MATERIAL PROVIDED section start
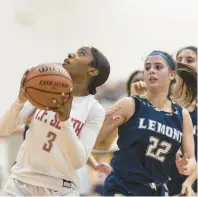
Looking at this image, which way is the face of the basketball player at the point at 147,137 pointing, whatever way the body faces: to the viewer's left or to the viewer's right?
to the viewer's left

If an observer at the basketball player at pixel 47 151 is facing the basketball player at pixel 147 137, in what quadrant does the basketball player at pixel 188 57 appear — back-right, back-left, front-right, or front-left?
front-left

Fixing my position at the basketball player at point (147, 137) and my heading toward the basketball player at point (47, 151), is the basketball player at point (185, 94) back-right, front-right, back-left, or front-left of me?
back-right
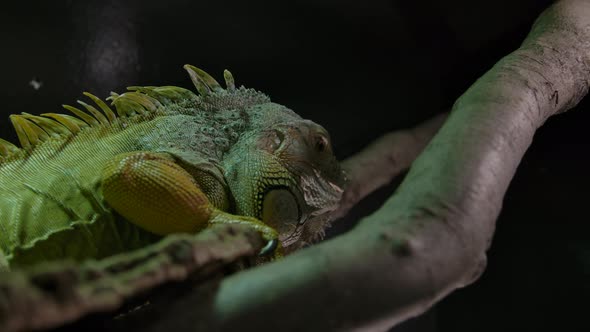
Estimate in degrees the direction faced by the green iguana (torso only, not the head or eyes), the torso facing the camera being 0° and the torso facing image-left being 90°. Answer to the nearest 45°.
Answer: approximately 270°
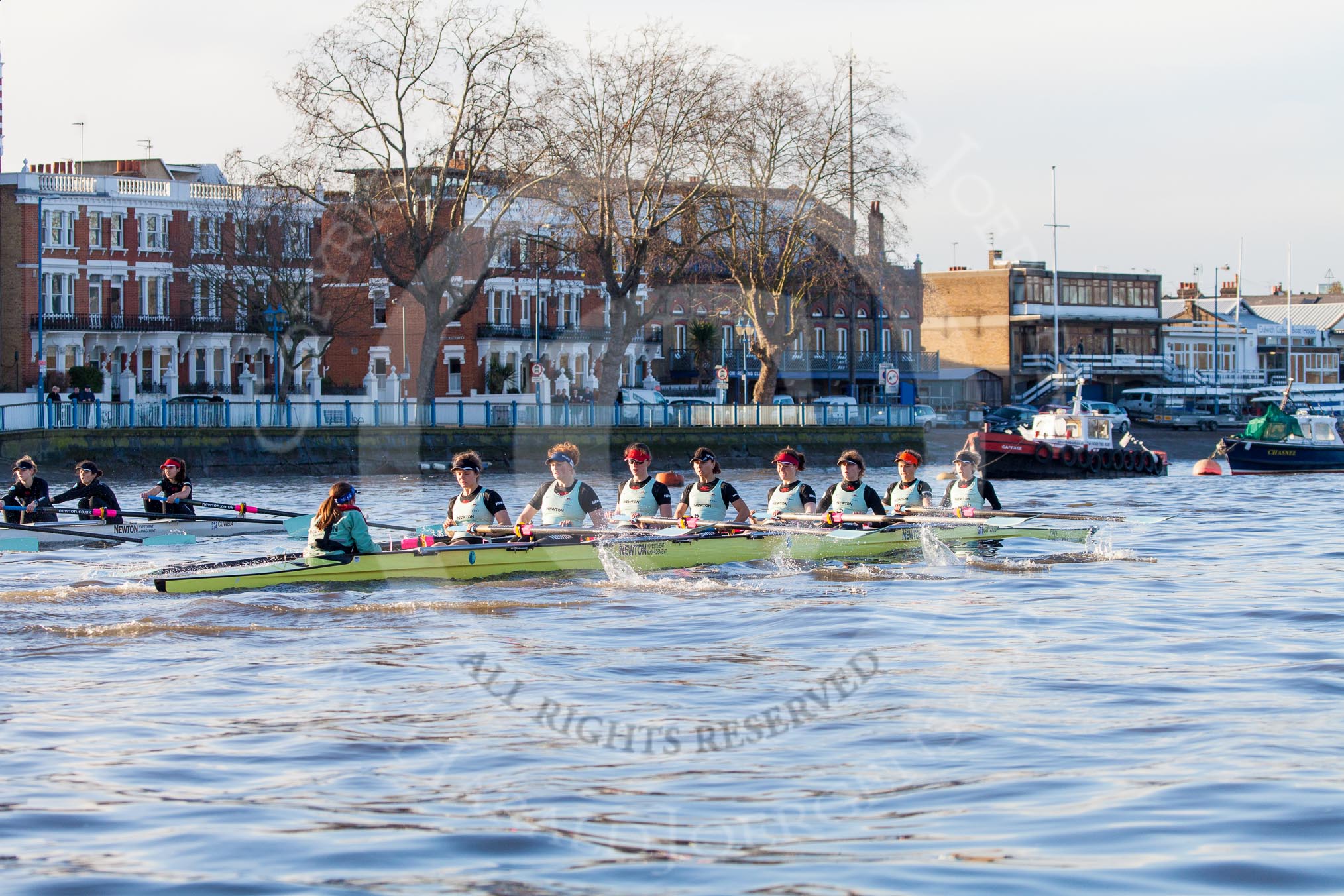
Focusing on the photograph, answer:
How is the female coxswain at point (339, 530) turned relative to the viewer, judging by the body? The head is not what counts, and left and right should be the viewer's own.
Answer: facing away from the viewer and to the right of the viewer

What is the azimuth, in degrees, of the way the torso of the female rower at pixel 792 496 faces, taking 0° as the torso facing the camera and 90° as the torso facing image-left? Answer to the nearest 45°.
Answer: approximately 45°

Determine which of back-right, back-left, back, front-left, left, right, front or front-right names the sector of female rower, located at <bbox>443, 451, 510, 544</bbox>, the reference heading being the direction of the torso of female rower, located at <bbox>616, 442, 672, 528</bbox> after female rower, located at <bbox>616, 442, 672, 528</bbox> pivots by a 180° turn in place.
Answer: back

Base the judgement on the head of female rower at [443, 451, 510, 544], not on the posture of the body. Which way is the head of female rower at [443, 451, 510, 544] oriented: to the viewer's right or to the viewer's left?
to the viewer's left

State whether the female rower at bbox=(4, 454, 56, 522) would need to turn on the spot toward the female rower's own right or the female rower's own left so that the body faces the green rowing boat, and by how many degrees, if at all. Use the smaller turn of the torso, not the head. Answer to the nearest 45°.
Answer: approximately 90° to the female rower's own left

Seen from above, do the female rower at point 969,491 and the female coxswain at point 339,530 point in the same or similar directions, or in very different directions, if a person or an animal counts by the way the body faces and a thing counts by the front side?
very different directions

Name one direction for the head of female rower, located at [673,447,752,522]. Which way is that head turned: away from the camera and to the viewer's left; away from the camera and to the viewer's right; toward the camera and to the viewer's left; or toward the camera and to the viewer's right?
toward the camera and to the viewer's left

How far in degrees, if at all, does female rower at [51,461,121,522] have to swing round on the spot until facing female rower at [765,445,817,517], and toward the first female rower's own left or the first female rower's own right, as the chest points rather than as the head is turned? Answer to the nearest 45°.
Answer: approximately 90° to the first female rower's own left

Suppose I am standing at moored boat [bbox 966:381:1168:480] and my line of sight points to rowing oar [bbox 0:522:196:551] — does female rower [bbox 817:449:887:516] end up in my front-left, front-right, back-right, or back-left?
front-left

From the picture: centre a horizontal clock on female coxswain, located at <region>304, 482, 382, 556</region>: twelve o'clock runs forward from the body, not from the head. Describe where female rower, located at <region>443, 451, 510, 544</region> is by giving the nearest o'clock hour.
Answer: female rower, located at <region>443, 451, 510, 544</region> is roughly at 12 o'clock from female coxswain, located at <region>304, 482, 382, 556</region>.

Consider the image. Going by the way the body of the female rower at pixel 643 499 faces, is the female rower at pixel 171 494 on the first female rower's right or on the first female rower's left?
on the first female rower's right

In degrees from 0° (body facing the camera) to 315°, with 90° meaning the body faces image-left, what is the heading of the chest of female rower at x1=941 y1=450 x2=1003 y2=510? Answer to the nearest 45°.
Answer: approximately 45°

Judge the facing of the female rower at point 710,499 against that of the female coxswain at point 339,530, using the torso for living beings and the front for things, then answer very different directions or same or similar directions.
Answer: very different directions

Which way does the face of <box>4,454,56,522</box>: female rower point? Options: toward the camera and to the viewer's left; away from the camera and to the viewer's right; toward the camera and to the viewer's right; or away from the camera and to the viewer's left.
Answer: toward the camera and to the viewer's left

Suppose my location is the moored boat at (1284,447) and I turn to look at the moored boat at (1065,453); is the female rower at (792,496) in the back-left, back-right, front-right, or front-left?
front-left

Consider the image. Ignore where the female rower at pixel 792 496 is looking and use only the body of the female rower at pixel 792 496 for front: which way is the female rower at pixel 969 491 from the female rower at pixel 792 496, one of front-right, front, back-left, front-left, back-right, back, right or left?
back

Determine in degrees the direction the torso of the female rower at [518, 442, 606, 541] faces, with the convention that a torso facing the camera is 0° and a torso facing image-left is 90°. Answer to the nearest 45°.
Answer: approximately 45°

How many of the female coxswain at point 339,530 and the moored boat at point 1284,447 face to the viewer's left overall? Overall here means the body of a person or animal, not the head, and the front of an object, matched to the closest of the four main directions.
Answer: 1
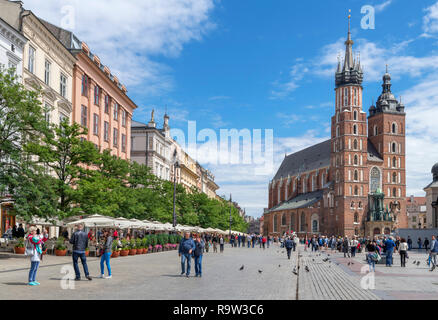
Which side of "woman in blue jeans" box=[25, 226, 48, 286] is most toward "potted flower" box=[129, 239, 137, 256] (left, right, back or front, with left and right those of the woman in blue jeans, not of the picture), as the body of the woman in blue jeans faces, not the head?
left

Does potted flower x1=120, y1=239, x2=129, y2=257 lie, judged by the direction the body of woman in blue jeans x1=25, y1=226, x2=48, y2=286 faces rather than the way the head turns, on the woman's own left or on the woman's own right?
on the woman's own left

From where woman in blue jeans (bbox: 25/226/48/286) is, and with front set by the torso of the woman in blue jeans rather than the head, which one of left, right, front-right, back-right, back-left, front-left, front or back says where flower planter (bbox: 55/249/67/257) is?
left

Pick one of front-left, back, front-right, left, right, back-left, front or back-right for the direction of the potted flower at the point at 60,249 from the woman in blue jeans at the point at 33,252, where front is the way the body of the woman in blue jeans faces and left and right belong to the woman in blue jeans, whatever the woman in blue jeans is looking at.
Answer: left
MATERIAL PROVIDED section end
WHAT THE TASK ASKS:
Copy word for word everything in the saved entries from the line containing "From the picture: centre" down to the line containing "Answer: very different directions", with both of those lines included.

REPLY TO THE TASK:
From the picture: centre a horizontal clock on female coxswain, located at <region>304, 482, 382, 556</region>: twelve o'clock runs forward from the body, not from the head. Describe where female rower, located at <region>443, 451, 510, 544</region> is by giving the nearest o'clock hour.
Answer: female rower, located at <region>443, 451, 510, 544</region> is roughly at 12 o'clock from female coxswain, located at <region>304, 482, 382, 556</region>.

Consider the image. Going by the way the body of the female rower at pixel 643 499 faces, is the female rower at pixel 171 494 on the first female rower's right or on the first female rower's left?
on the first female rower's right

In degrees from 0° (body facing the camera) to 315°, with 90° meaning the body faces image-left, what is the heading of the chest of female rower at x1=941 y1=450 x2=1003 y2=510? Answer to the nearest 45°.
Answer: approximately 45°

Judge the facing of the female rower at point 710,499 against that of the female coxswain at point 339,530, using the torso for living beings and the front for things, then answer very different directions or same or similar directions.
Answer: very different directions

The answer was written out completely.